With a record-breaking $2.9 billion invested into UK FinTech in the first half of 2019, its talent requirements are growing. In the past two years alone, the proportion of FinTech vacancies for IT professionals has increased by almost two-thirds. In the three months ending September 2019, FinTech vacancies accounted for 3.03% of all IT vacancies, versus 1.84% for the same period in 2017.
However, thanks to widespread digitalisation within the FS sector, FinTechs are having to compete for tech skills with established organisations in this space, many of whom have deep pockets. Within FS, permanent salaries attached to tech vacancies rose by over 4% this year compared to last, with notable increases for Architects, who salaries rose by 10.2% on average to £71,717.93pa, Developers (13.7% to £47,516.41pa) and Analysts (15.5% to £40,092.89pa).
Whilst in the tech sector salaries are more stable, vacancies for specific skills continue to multiply. The number of Developers required increased by almost 2% this year compared to last, whilst demand for Engineers increased over 3%.
This appears to have galvanised FS firms into game of salary one-upmanship. Last year firms in the sector offered, on average, over 9% more for a Developer and almost 5% more for an Engineer compared to their technology counterparts.

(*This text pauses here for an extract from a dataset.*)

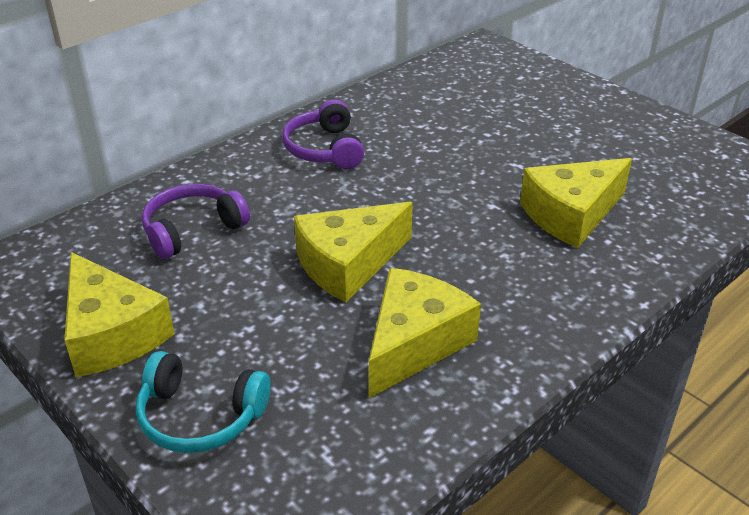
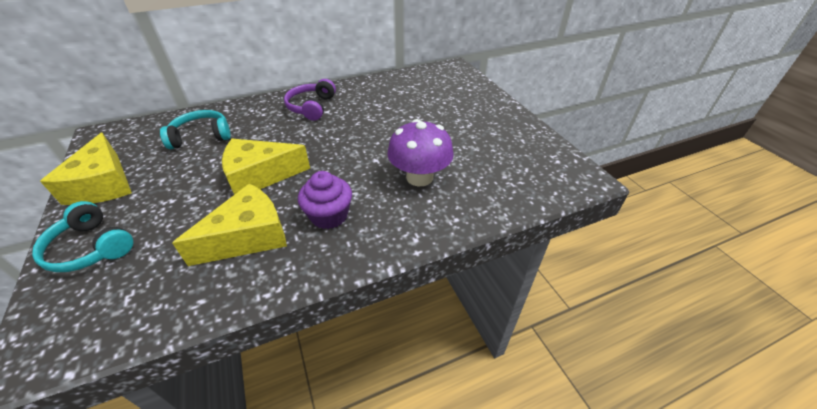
camera: 20 degrees right, 5 degrees up
(192, 230) = (201, 136): purple headphones -> turquoise headphones
(497, 290) = (329, 215): none -> purple cupcake
(571, 215) = (419, 177): yellow cheese -> purple mushroom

Martin Ewings, Director of Specialist Markets, Experis, comments: “Despite being built on technology, the UK FinTech sector will thrive or die based on its ability to attract human resources. Established industry players may have more visible muscle but, without many legacy issues, FinTechs are well-placed to create powerful employee propositions. To secure their future, FinTechs need to be strategic about how they attract and retain talent.”
Whilst the growing salaries offered for tech skills by FS organisations are attractive, hiring for finance roles with the sector has fallen by 18.4% over the last year, dropping quarter-on-quarter since October 2018. For individuals with this skillset, the growing FinTech sector is likely to present an attractive proposition.
Martin continues: “The winds of change are blowing in the financial services sector. In the long-term, the availability of software and widespread automation are changing the skillsets required, while in the short-term Brexit and low-interest rates are contributing to uncertainty and squeezed margins. Nonetheless, this presents a huge opportunity for FinTech firms, who, with the right mix of talent strategies, can highlight why the FinTech sector is an attractive place to work.”
As part of the report, Experis outlines the following six steps to help organisations within FinTech and feeder sectors reappraise their approach to talent:
- Build skills internally:Businesses must look to the talent and potential they already have within their organisation, understanding and mapping the skills rather than the roles that they need, investing in learning and development, and upskilling the existing workforce.
- Make it easier to acquire talent with a strong employer brand:In a competitive labour market, like FinTech, employers need to work hard to attract the best talent.
- Look beyond permanent to plug gaps quickly: Particularly in a fast-paced sector like FinTech, borrowing talent from the wider community of freelancers, contractors and temporary workers can help boost projects or fill critical gaps.
- Tapping into existing talent to bridge gaps:While FinTech businesses will grow rapidly, and create opportunities for employees themselves to grow into, employers need to be alert and move the right people into these changing and emerging roles.
- Look beyond London and the South East:Consistently, candidate demand is higher in these areas. Looking beyond them could provide employers with access to a richer talent pool (salaries are also consistently less).
- Tap into non-traditional demographics:By highlighting that it is a relatively new space, and showcasing a real commitment to creating inclusive environments, FinTech companies can build more diverse workforces.